И неудивительно! Элиазар, сын Янкеля, был кантором в Шибовской общине, певцом народа и Иеговы.
— Элиазар! — повторил за окном мягкий дружелюбный шопот.
Певец, должно быть, услышал этот шопот, потому что рама в окне была одиночная, а он сидел у самого окна. Он поднял веки и повернул в сторону окна голубые мечтательные, нежные и грустные глаза. Однако, он не прекратил своего пения; наоборот, поднял вверх обе руки, белые, как алебастр, и в такой, полной экстаза позе, с восторженным выражением на лице запел еще громче:
— Народ мой! Стряхни с себя пыль тяжелого пути! Восстань и надень одеяние своей красоты! Поспеши, ах, поспеши спасти народ твой, Единый! Непостижимый! Боже отцов наших!

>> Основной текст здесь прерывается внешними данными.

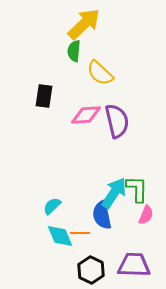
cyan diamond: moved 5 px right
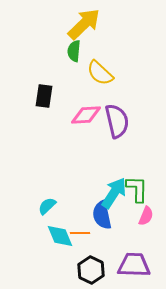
cyan semicircle: moved 5 px left
pink semicircle: moved 1 px down
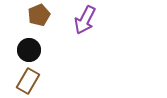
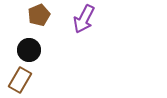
purple arrow: moved 1 px left, 1 px up
brown rectangle: moved 8 px left, 1 px up
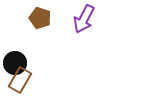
brown pentagon: moved 1 px right, 3 px down; rotated 30 degrees counterclockwise
black circle: moved 14 px left, 13 px down
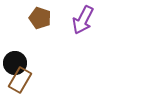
purple arrow: moved 1 px left, 1 px down
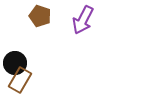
brown pentagon: moved 2 px up
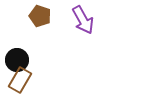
purple arrow: rotated 56 degrees counterclockwise
black circle: moved 2 px right, 3 px up
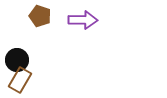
purple arrow: rotated 60 degrees counterclockwise
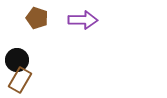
brown pentagon: moved 3 px left, 2 px down
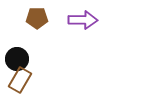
brown pentagon: rotated 20 degrees counterclockwise
black circle: moved 1 px up
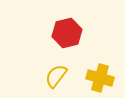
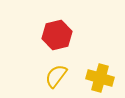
red hexagon: moved 10 px left, 2 px down
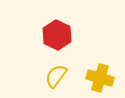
red hexagon: rotated 20 degrees counterclockwise
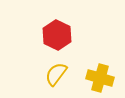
yellow semicircle: moved 2 px up
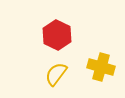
yellow cross: moved 1 px right, 11 px up
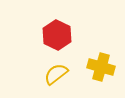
yellow semicircle: rotated 15 degrees clockwise
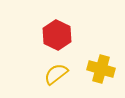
yellow cross: moved 2 px down
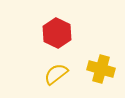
red hexagon: moved 2 px up
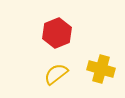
red hexagon: rotated 12 degrees clockwise
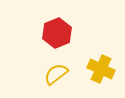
yellow cross: rotated 8 degrees clockwise
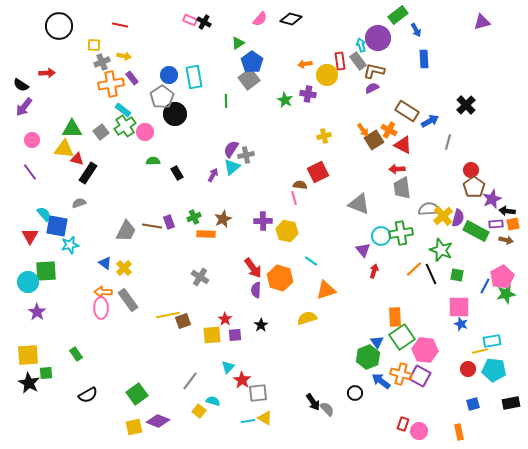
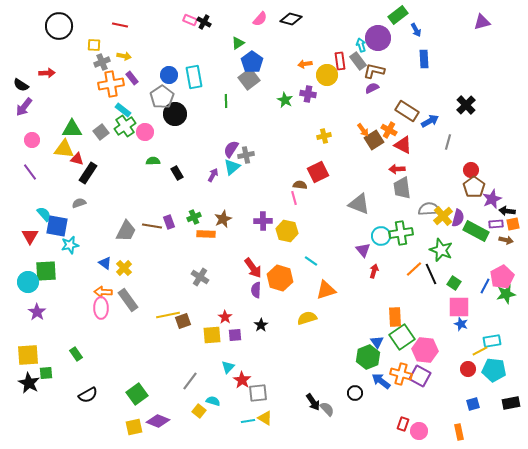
green square at (457, 275): moved 3 px left, 8 px down; rotated 24 degrees clockwise
red star at (225, 319): moved 2 px up
yellow line at (480, 351): rotated 14 degrees counterclockwise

Стоявший у окна юноша уже не звал больше певца, молившегося за народ свой. Он отошел осторожно и почтительно, стараясь заглушить звук своих шагов. Когда же он шел по пустой и темной площади, направляясь к находившемуся невдалеке большому ярко освещенному дому, он смотрел на звезды, бледно мерцавшие сквозь сырую, удушливую мглу, и потихоньку, в глубокой задумчивости напевал:
— Поспеши! Ах, поспеши спасти народ твой, Единый! Непостижимый! Боже отцов наших!